Ahead Today
G3: US initial jobless claims, eurozone consumer confidence
Asia: Thailand trade, Singapore CPI, Taiwan industrial production
Market Highlights
There was no specific mention about China tariff on Trump’s Day 1 in office. But it didn’t take long for Trump to reiterate his threat of imposing tariffs on Chinese imports. He said that his government is mulling about a 10% tariff on top of existing levies on Chinese imports, and that it could be implemented as early as 1 February, the same date he has threatened to impose 25% tariffs on Mexico and Canada. His tariff threats have widened to include the European Union on his second day in office.
Despite his tariff threats, the broad US dollar index (DXY) has weakened to the 108.00-level. Markets likely perceived that there will be gradual and less aggressive tariff hikes. And there could be some covering of long US dollar positions. Actions taken by Trump so far is to order government agencies to review trade practices, which will be reported on 1 April. A 10% tariff on Chinse imports would also be a far cry from the 60% he had threatened during his election campaign. We believe Trump still intends to raise tariffs, though markets may avoid a worst-case scenario of a 60% tariff on Chinese imports and a universal 10%-20% tariff.
Meanwhile, USDJPY has weakened, finding support at the 155.00 level. Without any negative Trump surprises so far, the BoJ could proceed with its rate hike tomorrow. However, any positive impact on yen may be contained, with markets already pricing in the tighter policy move and given elevated US yields.
Regional FX
Asian currencies broadly strengthened against the US dollar in Wednesday’s session, with the ringgit (+0.9%) and Thai baht (+0.8%) leading gains in the region. Without any tariff announcement, recent strength in regional currencies could continue in the coming week. However, a follow-through of Trump’s threats to impose tariffs on China, Mexico, Canada, and EU on 1 February could put renewed depreciatory pressure on Asian currencies.
Recent ringgit strength could extend to the 4.4000-level. Bank Negara Malaysia (BNM) has maintained a neutral monetary policy stance, keeping its policy rate unchanged at 3.00% this month. This is unlike several other regional central banks, which have cut rates in support of slowing growth. BNM has a positive outlook for growth, despite global uncertainties, while it expects inflation to remain manageable within a range of 2.0%-3.5%, taking account of government plans to rationalize RON95 fuel subsidies in mid-2025. CPI inflation was just 1.7%yoy in December versus 1.8%yoy in November.
USDIDR has softened to below 16,300 after rising to nearly the 16,400-level.
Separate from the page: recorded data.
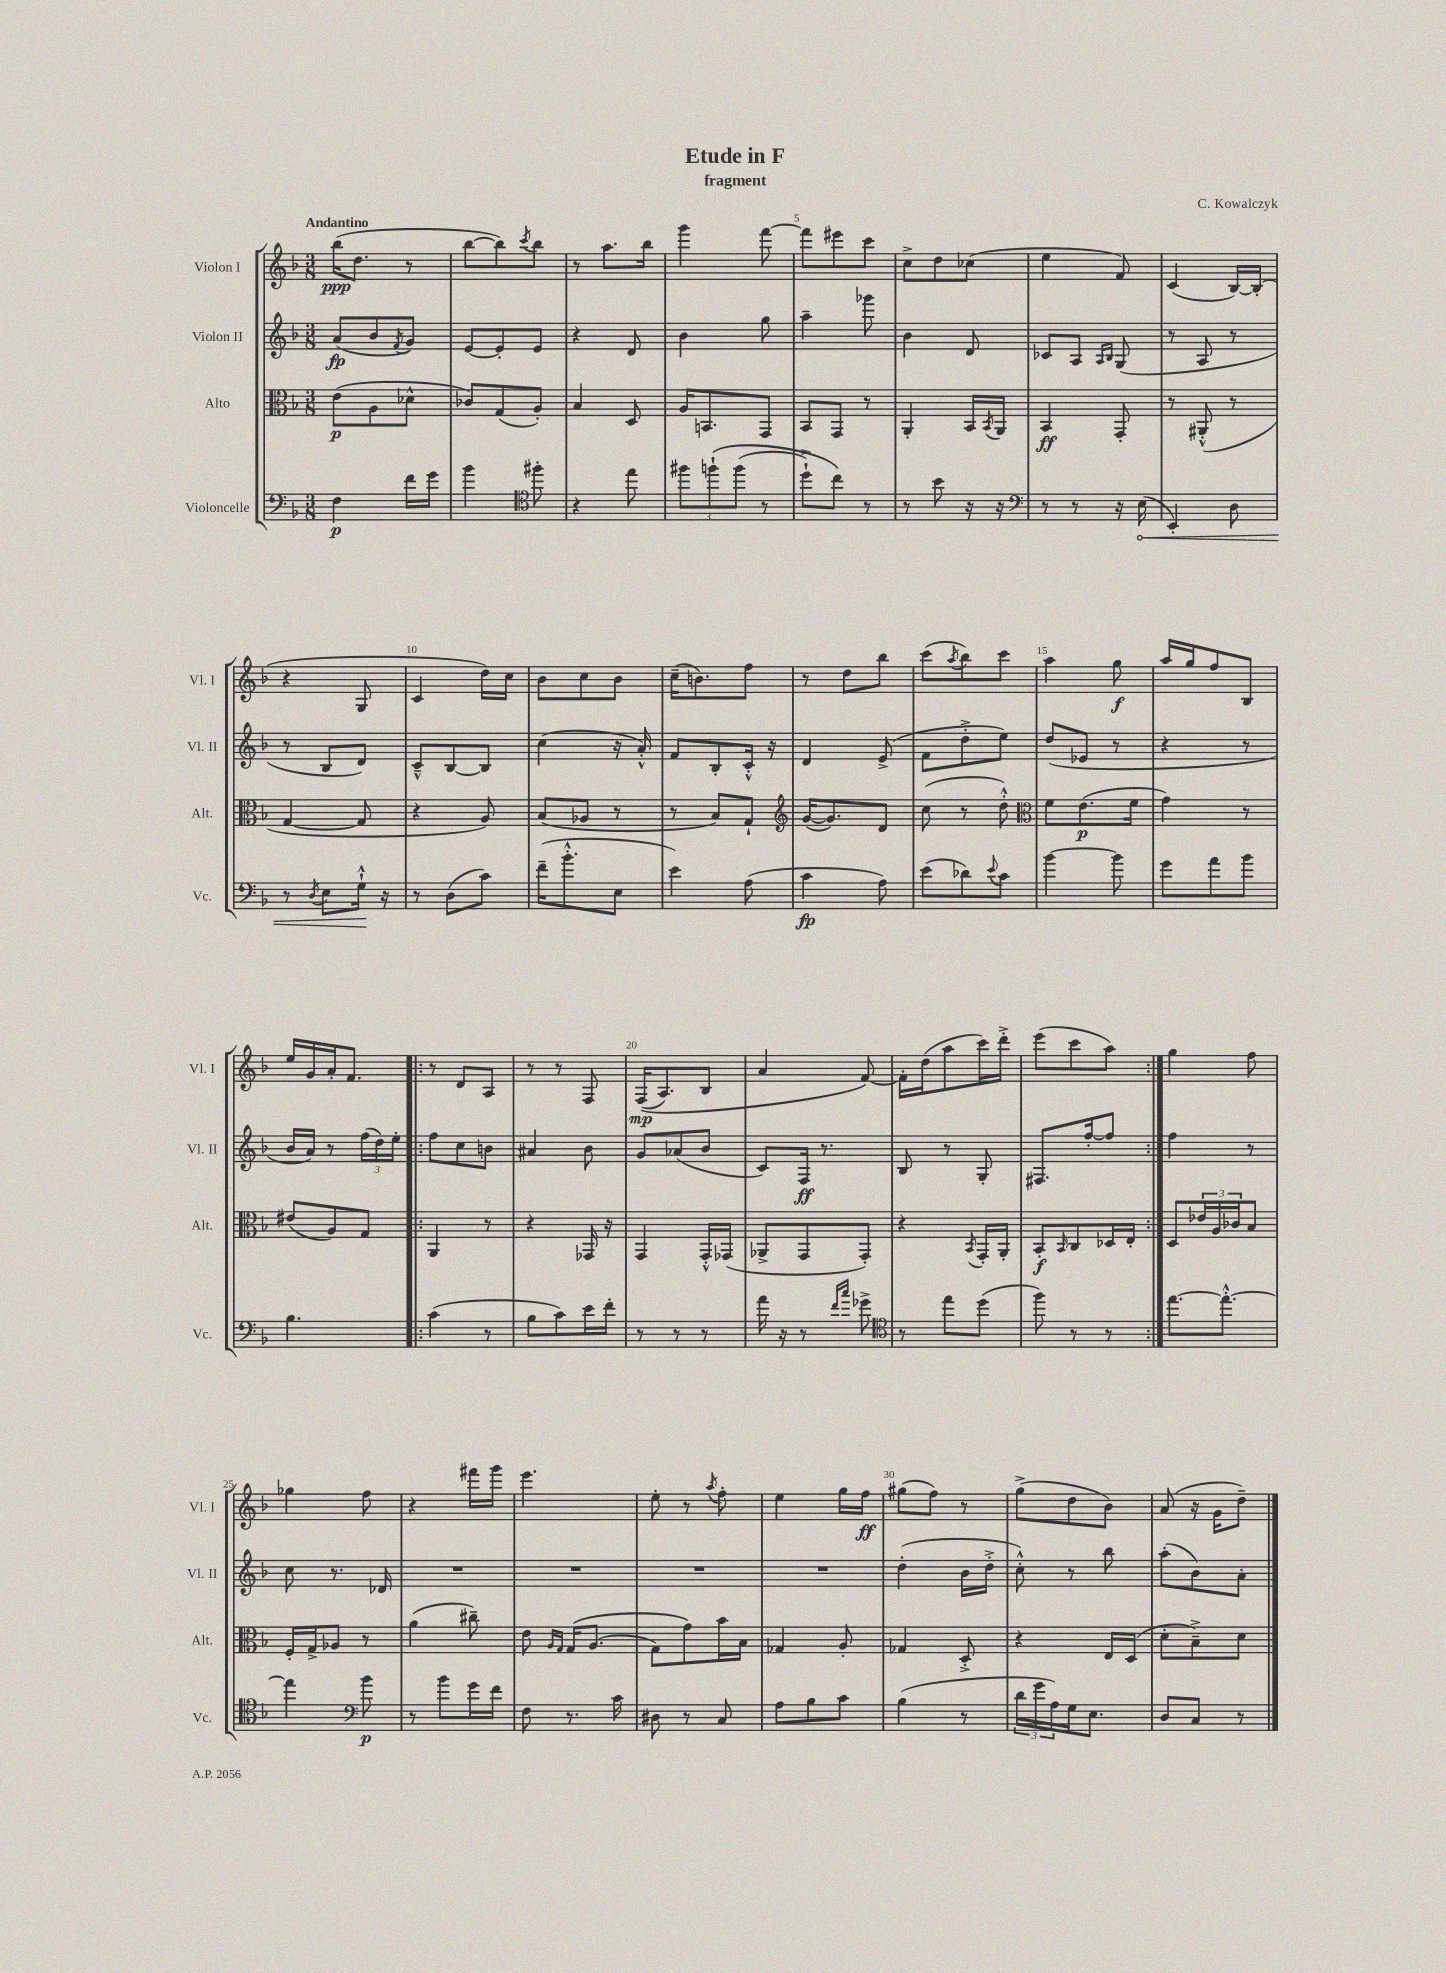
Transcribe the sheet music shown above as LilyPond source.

\header { title = "Etude in F" composer = "C. Kowalczyk" subtitle = "fragment" }
<<
\new StaffGroup <<
\new Staff = "s0" \with { instrumentName = "Violon I" shortInstrumentName = "Vl. I" } {
    \clef treble \key f \major \numericTimeSignature \time 3/8 \tempo "Andantino"
    bes''16\ppp( d''8. r8 |
    bes''8~ bes''8) \acciaccatura { c'''8 } bes''8 |
    r8 a''8. bes''16 |
    g'''4 f'''8~ |
    f'''8 eis'''8 c'''8 |
    c''8-> d''8 ces''8( |
    e''4 f'8) |
    c'4( bes16~) bes16-.( |
    r4 g8 |
    c'4 d''16) c''16 |
    bes'8 c''8 bes'8 |
    c''16--( b'8.) f''8 |
    r8 d''8 bes''8 |
    c'''8( \acciaccatura { a''8 } bes''8) c'''8 |
    a''4 g''8\f |
    a''16 g''16 f''8 bes8 |
    e''16 g'16 a'16-. f'8. |
    \repeat volta 2 { r8 d'8 a8 |
    r8 r8 f8 |
    f16\mp(\( a8.) bes8 |
    a'4 f'8~\) |
    f'16-. d''16( a''8 c'''16) d'''16-.-> |
    e'''8( c'''8 a''8) | }
    g''4 f''8 |
    ges''4 f''8 |
    r4 fis'''16 g'''16 |
    e'''4. |
    e''8-. r8 \acciaccatura { a''8 } f''8-. |
    e''4 g''16 f''16\ff |
    gis''8( f''8) r8 |
    g''8->( d''8 bes'8) |
    a'8( r16 g'16 d''8--) \bar "|." |
}
\new Staff = "s1" \with { instrumentName = "Violon II" shortInstrumentName = "Vl. II" } {
    \clef treble \key f \major \numericTimeSignature \time 3/8
    a'8\fp( bes'8 \acciaccatura { f'8 } g'8) |
    e'8~ e'8-. e'8 |
    r4 d'8 |
    bes'4 g''8 |
    a''4-- ges'''8 |
    bes'4 d'8 |
    ces'8 a8 \grace { a16 bes16 } g8( |
    r8 a8 r8 |
    r8 bes8 d'8) |
    c'8---^ bes8~ bes8 |
    c''4( r16 a'16-.-^) |
    f'8 bes8-. c'16-.-^ r16 |
    d'4 e'8->( |
    f'8 d''8-.-> e''8) |
    d''8( ees'8 r8 |
    r4 r8 |
    bes'16 a'16) r8 \tuplet 3/2 { f''16( d''16) e''16-. } |
    \repeat volta 2 { f''8 c''8 b'8 |
    ais'4 bes'8 |
    g'8 aes'8( bes'8 |
    c'8) f16\ff r8. |
    bes8 r8 g8-. |
    fis8. f''16~-. f''8 | }
    f''4 r8 |
    c''8 r8. des'16 |
    R4. |
    R4. |
    R4. |
    R4. |
    d''4-.( bes'16 d''16-.-> |
    c''8-.-^) r8 bes''8 |
    a''8-.( bes'8) a'8-. \bar "|." |
}
\new Staff = "s2" \with { instrumentName = "Alto" shortInstrumentName = "Alt." } {
    \clef alto \key f \major \numericTimeSignature \time 3/8
    e'8\p( a8 des'8-^ |
    ces'8) g8( a8-.) |
    bes4 d8 |
    a16 b,8. g,8 |
    bes,8 g,8 r8 |
    a,4-. bes,16 \acciaccatura { bes,8 } a,16 |
    bes,4\ff g,8-. |
    r8 ais,8-.-^( r8 |
    g4~ g8 |
    r4 a8) |
    bes8( aes8 r8 |
    r8 bes8) g8-! |
    \clef treble g'16~( g'8.) d'8 |
    c''8( r8 d''8-.-^) |
    \clef alto f'8 e'8.\p( f'16 |
    g'4) r8 |
    eis'8( a8) g8 |
    \repeat volta 2 { a,4 r8 |
    r4 ges,16 r16 |
    g,4 g,16-.-^ ges,16( |
    aes,8-> g,8 g,8-.) |
    r4 \acciaccatura { bes,8 } g,16-. a,16-. |
    bes,8-.\f \grace { bes,16 } c8 des16 e16-. | }
    d8 \tuplet 3/2 { ees'16 a16 ces'16 } bes8 |
    f16-. g16-> aes8 r8 |
    a'4( cis''8--) |
    e'8 \grace { a16 g16 } g16\( a8.( |
    g8) g'8\) bes'16 bes16 |
    ges4 a8-. |
    ges4 d8-.-> |
    r4 e16 d16( |
    d'8-. bes8--->) d'8 \bar "|." |
}
\new Staff = "s3" \with { instrumentName = "Violoncelle" shortInstrumentName = "Vc." } {
    \clef bass \key f \major \numericTimeSignature \time 3/8
    f4\p f'16 g'16 |
    bes'4 \clef tenor fis''8-. |
    r4 e''8 |
    \tuplet 3/2 { fis''8 f''8-!\( f''8( } r8 |
    d''8-!->) c''8\) r8 |
    r8 bes'8 r16 r16 |
    \clef bass r8 r8 r16 \once \override Hairpin.circled-tip = ##t e16\<( |
    e,4-.) d8 |
    r8 \acciaccatura { d8 } e8 g16-!-^\! r16 |
    r8 d8( c'8) |
    f'16--( bes'8.-.-^ e8 |
    e'4) a8( |
    c'4\fp a8) |
    e'8( des'8) \appoggiatura { e'8 } c'8 |
    bes'4~ bes'8 |
    g'8 a'8 bes'8 |
    bes4. |
    \repeat volta 2 { c'4( r8 |
    bes8 c'8) e'16 f'16-. |
    r8 r8 r8 |
    a'16 r16 r8 \grace { f'16 c''16 } ges'8-> |
    \clef tenor r8 e''8 d''8( |
    f''8) r8 r8 | }
    e''8.~ e''8.~-.-^ |
    e''4 \clef bass bes'8\p |
    r8 bes'8 g'16 f'16 |
    f8 r8. c'16 |
    dis8 r8 c8 |
    a8 bes8 c'8 |
    bes4( r8 |
    \tuplet 3/2 { d'16 g'16 a16) } g16 e8. |
    d8 c8 r8 \bar "|." |
}
>>
>>
\layout { \context { \Score \override BarNumber.break-visibility = ##(#f #t #t) barNumberVisibility = #(every-nth-bar-number-visible 5) } }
We maintain our outlook for USDIDR at 16,250 in Q1 2025. The government will now require commodity firms to keep all their foreign currency proceeds onshore for at least one year. The new rule will take place on 1 March, replacing existing rule requiring commodity exporters to keep 30% of their FX proceeds onshore for 3 months. The policy move aims to support the rupiah through shoring up USD liquidity onshore and bolstering the foreign reserves. Bank Indonesia is also preparing FX deposit instruments for commodity exporters to place their proceeds.
Lastly, we think the latest decline in USDSGD may be contained. This, along with MAS likely to ease policy tomorrow, lead us to maintain our forecast for USDSGD to rise to 1.3800 by end-Q1. Indeed, the central bank could start policy easing this month, given well entrenched disinflation. Core CPI data today could show the year-on-year rate is likely to step down further to 1.7%yoy in December, or possibly lower, from 1.9%yoy in November.